## [TASK BRIEF]
Transcribe, without alteration, the line that includes "stained with immunohistochemistry" and each line after it until the records end, omitting all that precede it.

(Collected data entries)

☆ ☆ ☆ ☆ ☆ ☆ ☆

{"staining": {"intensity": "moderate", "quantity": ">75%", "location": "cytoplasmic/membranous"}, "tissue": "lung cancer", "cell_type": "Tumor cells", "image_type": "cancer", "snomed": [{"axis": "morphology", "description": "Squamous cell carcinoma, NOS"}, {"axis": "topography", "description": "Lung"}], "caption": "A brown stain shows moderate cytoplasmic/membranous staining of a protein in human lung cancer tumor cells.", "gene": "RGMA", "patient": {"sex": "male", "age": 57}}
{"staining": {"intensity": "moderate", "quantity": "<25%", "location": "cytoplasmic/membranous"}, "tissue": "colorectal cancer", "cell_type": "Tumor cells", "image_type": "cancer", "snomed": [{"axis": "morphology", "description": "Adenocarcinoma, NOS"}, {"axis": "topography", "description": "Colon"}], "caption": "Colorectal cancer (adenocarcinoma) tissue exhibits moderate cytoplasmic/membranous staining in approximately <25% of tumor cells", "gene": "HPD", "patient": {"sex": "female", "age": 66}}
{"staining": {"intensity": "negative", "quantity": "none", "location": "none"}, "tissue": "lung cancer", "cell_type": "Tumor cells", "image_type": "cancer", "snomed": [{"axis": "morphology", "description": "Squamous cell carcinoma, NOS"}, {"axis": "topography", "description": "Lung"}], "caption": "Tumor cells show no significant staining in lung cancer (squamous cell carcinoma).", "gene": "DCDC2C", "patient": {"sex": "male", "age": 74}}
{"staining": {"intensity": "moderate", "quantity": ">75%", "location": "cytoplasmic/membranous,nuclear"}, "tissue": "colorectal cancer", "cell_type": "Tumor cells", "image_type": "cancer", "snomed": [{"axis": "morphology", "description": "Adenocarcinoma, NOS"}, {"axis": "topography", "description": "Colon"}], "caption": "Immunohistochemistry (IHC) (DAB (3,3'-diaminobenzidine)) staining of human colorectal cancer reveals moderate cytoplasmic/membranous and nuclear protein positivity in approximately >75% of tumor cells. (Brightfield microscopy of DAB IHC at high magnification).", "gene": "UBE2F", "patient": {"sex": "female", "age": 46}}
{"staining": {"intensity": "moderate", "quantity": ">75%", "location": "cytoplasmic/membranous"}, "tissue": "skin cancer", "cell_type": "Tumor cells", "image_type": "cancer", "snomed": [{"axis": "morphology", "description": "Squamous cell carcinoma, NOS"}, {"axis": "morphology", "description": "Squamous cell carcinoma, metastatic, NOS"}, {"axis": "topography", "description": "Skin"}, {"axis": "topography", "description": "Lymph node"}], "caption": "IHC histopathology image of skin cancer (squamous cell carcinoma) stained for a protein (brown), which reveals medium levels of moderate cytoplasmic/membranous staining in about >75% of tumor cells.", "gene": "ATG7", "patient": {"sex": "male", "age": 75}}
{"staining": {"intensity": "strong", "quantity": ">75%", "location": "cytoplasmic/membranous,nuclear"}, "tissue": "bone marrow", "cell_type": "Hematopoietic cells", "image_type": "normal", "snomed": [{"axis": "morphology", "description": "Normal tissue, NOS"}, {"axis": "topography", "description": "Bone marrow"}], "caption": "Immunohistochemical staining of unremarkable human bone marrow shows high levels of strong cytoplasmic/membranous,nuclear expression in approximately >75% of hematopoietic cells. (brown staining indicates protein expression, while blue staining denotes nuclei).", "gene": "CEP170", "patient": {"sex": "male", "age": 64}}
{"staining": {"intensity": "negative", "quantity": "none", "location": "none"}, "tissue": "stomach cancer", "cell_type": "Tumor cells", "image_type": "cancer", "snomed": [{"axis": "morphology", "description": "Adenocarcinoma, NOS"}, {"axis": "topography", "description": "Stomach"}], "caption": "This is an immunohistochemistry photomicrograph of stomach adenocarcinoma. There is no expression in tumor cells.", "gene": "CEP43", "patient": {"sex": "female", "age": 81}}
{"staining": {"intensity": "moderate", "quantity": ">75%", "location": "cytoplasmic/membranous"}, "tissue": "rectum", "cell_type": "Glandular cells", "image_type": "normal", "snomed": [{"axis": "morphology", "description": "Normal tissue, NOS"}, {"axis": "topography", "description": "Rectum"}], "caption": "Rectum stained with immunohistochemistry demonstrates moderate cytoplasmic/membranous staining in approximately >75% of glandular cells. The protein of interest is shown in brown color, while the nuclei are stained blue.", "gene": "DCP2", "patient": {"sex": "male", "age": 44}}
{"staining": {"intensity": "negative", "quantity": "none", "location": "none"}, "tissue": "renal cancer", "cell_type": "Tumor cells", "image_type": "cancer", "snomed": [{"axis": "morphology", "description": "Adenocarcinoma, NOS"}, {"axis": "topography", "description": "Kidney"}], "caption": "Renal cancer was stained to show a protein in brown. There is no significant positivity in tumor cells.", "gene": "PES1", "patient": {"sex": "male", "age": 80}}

☆ ☆ ☆ ☆ ☆ ☆ ☆

## [EXERCISE RESPONSE]
{"staining": {"intensity": "moderate", "quantity": ">75%", "location": "cytoplasmic/membranous"}, "tissue": "rectum", "cell_type": "Glandular cells", "image_type": "normal", "snomed": [{"axis": "morphology", "description": "Normal tissue, NOS"}, {"axis": "topography", "description": "Rectum"}], "caption": "Rectum stained with immunohistochemistry demonstrates moderate cytoplasmic/membranous staining in approximately >75% of glandular cells. The protein of interest is shown in brown color, while the nuclei are stained blue.", "gene": "DCP2", "patient": {"sex": "male", "age": 44}}
{"staining": {"intensity": "negative", "quantity": "none", "location": "none"}, "tissue": "renal cancer", "cell_type": "Tumor cells", "image_type": "cancer", "snomed": [{"axis": "morphology", "description": "Adenocarcinoma, NOS"}, {"axis": "topography", "description": "Kidney"}], "caption": "Renal cancer was stained to show a protein in brown. There is no significant positivity in tumor cells.", "gene": "PES1", "patient": {"sex": "male", "age": 80}}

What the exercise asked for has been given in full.